Wat is het posterior Fossa-syndroom?

Posterior fossa-syndroom is een verzameling symptomen die kunnen optreden na chirurgische excisie van een massa in het hersenstamgebied. De symptomen treden meestal binnen 24 uur na de operatie op en kunnen tot vijf dagen duren. Ze kunnen variëren van mild tot vrij ernstig en omvatten afasie, mutisme, slikproblemen, mobiliteitsproblemen en problemen met oogbewegingen. Doorgaans komen tumoren vaker voor in het achterste fossa-gebied van de hersenen bij kinderen.

Het achterste fossa-gebied bevat de hersenstam, die verantwoordelijk is voor het regelen van de ademhaling, het reguleren van de hartslag, het verwijden en vernauwen van bloedvaten en het geven van een persoon de mogelijkheid om een ​​tijdje te staan, evenals te lopen. Fijne spierbewegingen en het vermogen om aandacht te houden voor een situatie zijn ook vitale functies van de hersenstam. Bij een kind met de diagnose posterior fossa syndroom zijn een of meer delen van de hersenstam aangetast.

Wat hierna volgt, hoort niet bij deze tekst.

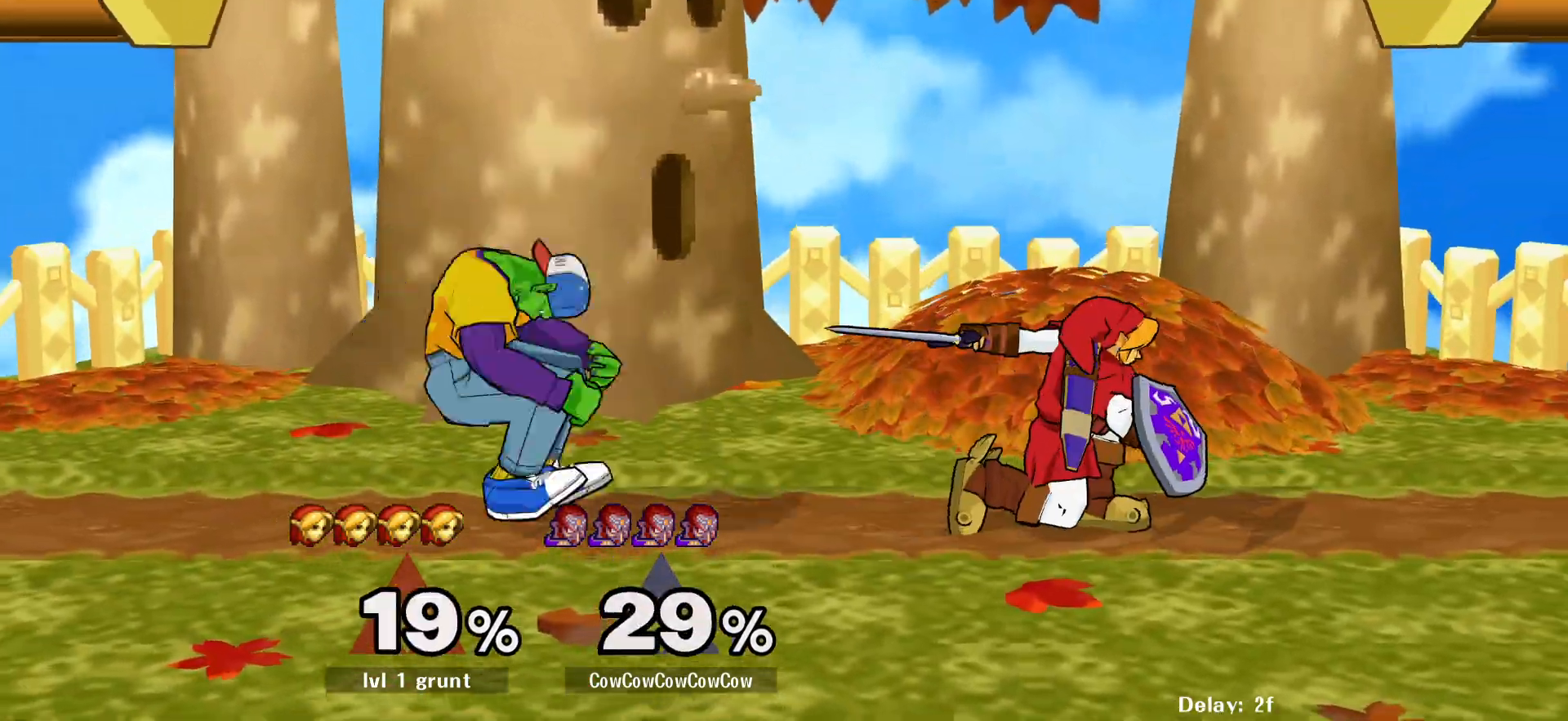
{"buttons": ["DPAD_DOWN", "DPAD_RIGHT"], "events": [[67, "DPAD_UP", "down"], [133, "DPAD_UP", "up"], [250, "C_RIGHT", "down"], [417, "DPAD_DOWN", "down"], [450, "C_RIGHT", "up"]]}
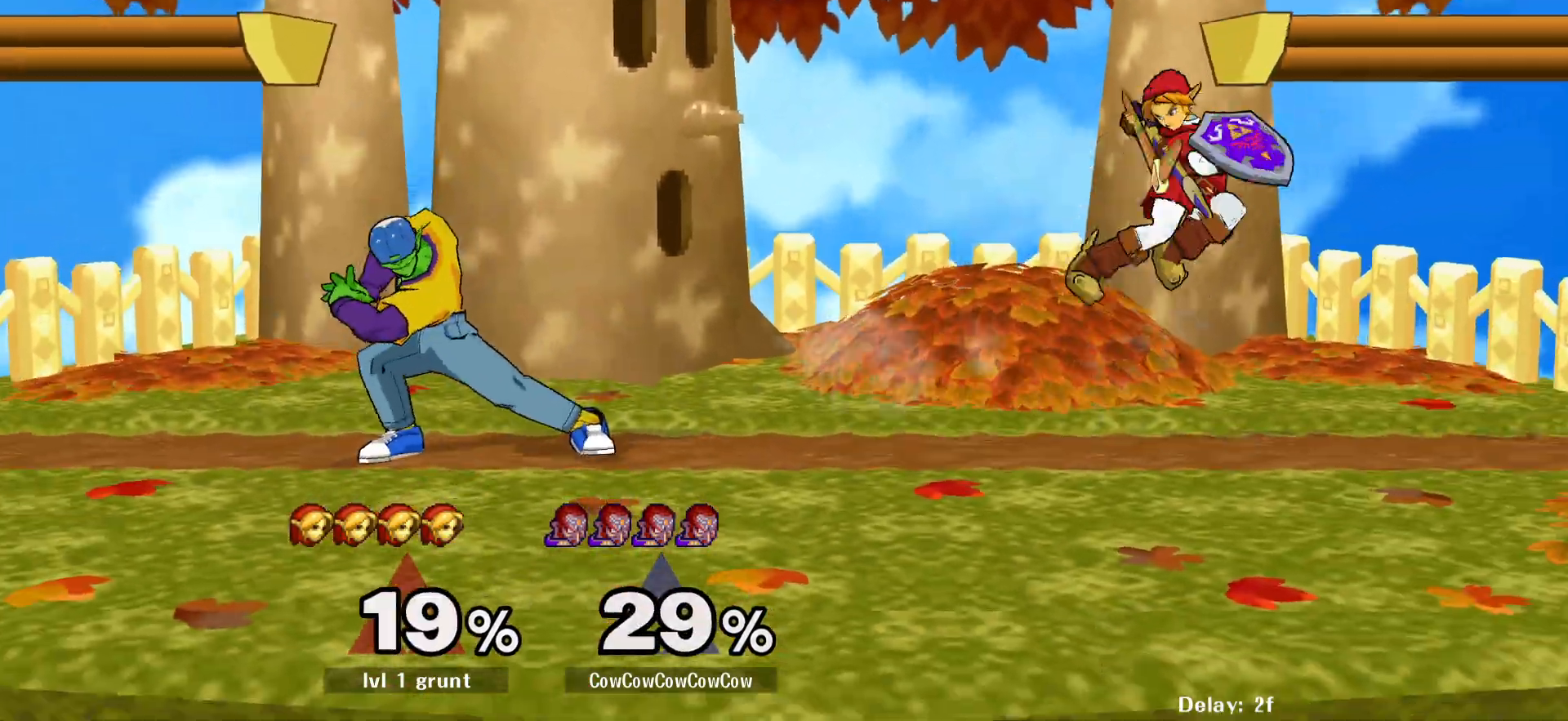
{"buttons": ["DPAD_DOWN"], "events": [[100, "DPAD_RIGHT", "up"]]}
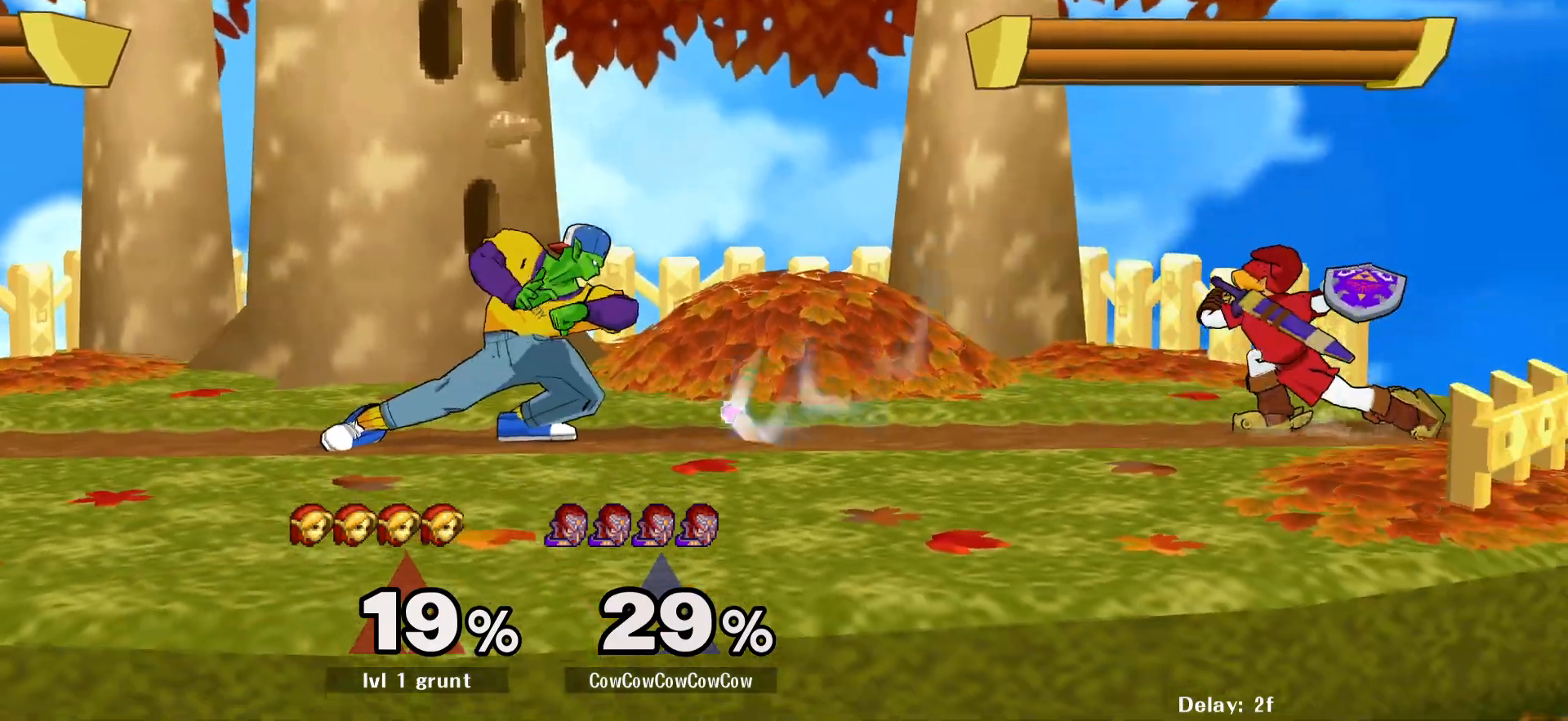
{"buttons": ["Y", "R1", "DPAD_RIGHT"], "events": [[317, "DPAD_RIGHT", "down"], [317, "Y", "down"], [417, "R1", "down"], [483, "DPAD_DOWN", "up"]]}
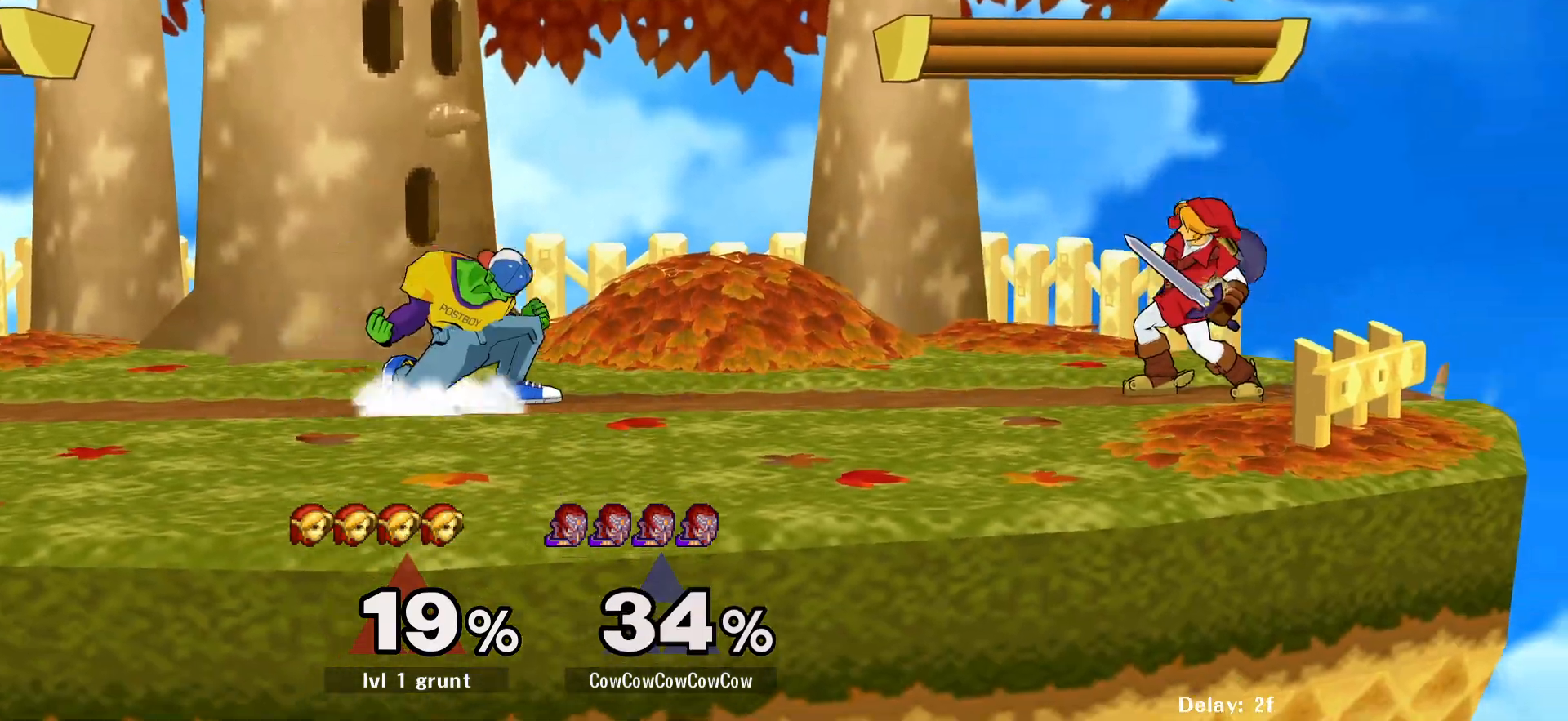
{"buttons": ["Z", "DPAD_RIGHT"], "events": [[17, "DPAD_RIGHT", "up"], [33, "R1", "up"], [33, "Y", "up"], [100, "DPAD_RIGHT", "down"], [500, "Z", "down"]]}
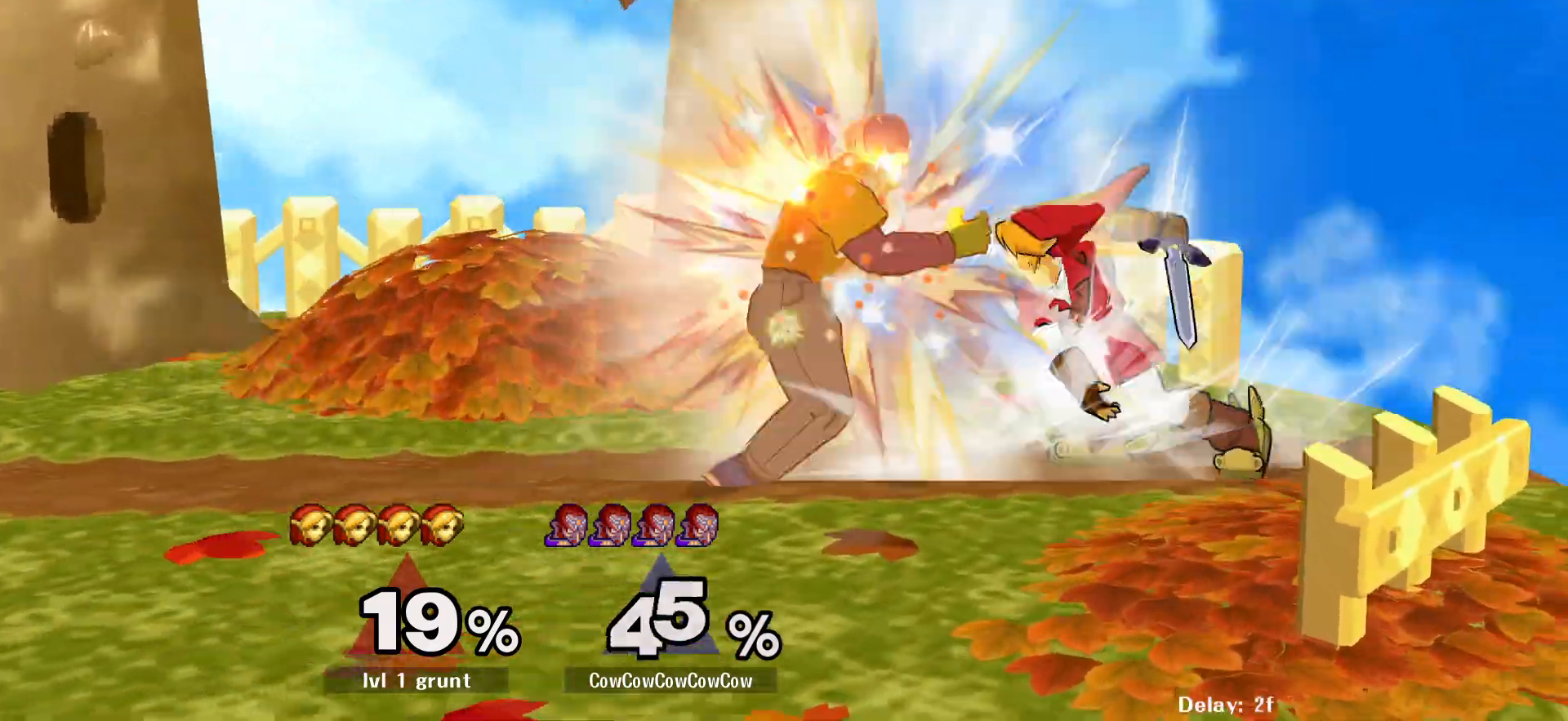
{"buttons": ["L1", "DPAD_DOWN"], "events": [[67, "DPAD_DOWN", "down"], [67, "Z", "up"], [133, "C_DOWN", "down"], [133, "DPAD_RIGHT", "up"], [283, "C_DOWN", "up"], [450, "L1", "down"]]}
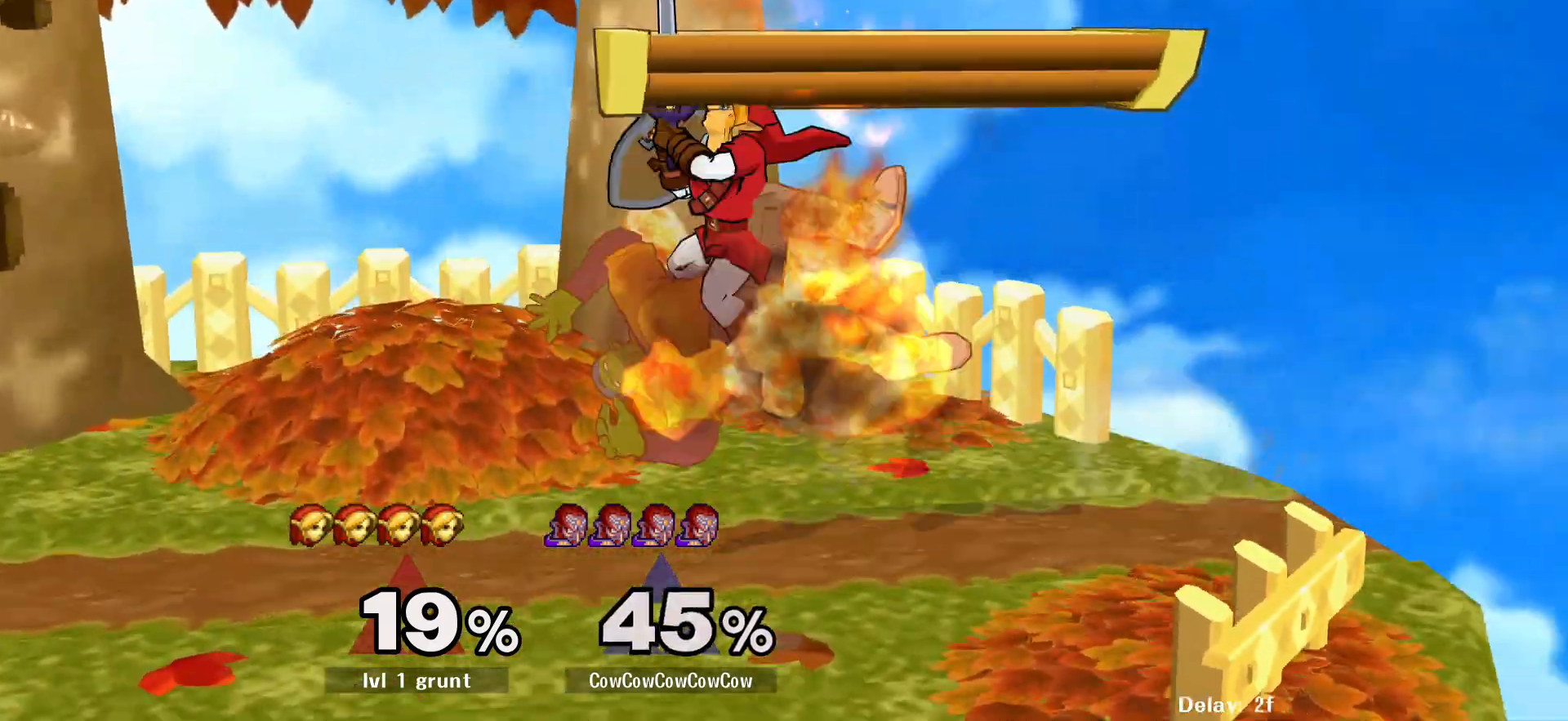
{"buttons": ["L1", "DPAD_DOWN"], "events": []}
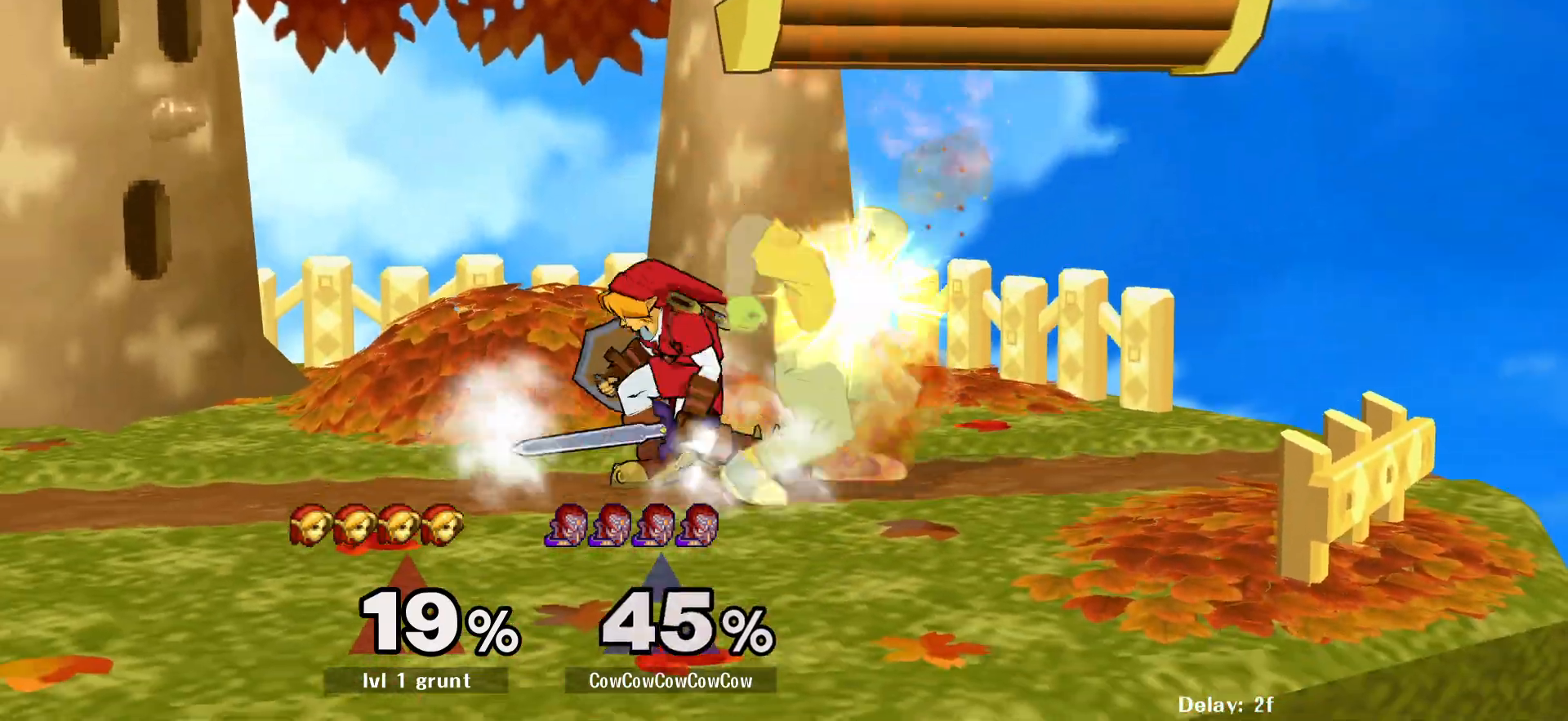
{"buttons": ["DPAD_LEFT"], "events": [[33, "Y", "down"], [100, "DPAD_LEFT", "down"], [150, "DPAD_DOWN", "up"], [217, "C_DOWN", "down"], [217, "Y", "up"], [333, "C_DOWN", "up"], [350, "L1", "up"]]}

Een kind met deze aandoening heeft symptomen van afasie, of moeite met het vormen van woorden en deze vervolgens te vocaliseren. Kinderen kunnen ook mutisme ervaren, wat het onvermogen of de onwil is om te spreken. Slikproblemen of dysfagie kunnen levensbedreigend zijn en moeten onmiddellijk worden aangepakt. Sommige kinderen kunnen moeite hebben met het verplaatsen van een kant van hun lichaam of hebben een duidelijke afname van mobiliteit. Bovendien kunnen hersenzenuwverlammingen vreemde oogbewegingen en gefixeerde blikken veroorzaken die niet geschikt zijn.

Een gezin zal moeten leren omgaan met de fysieke en mentale veranderingen die een kind met dit syndroom doormaakt. Met vroege herkenning van dit syndroom kunnen kinderen beginnen met intensieve therapie en de duur van het ziekenhuisverblijf verkorten.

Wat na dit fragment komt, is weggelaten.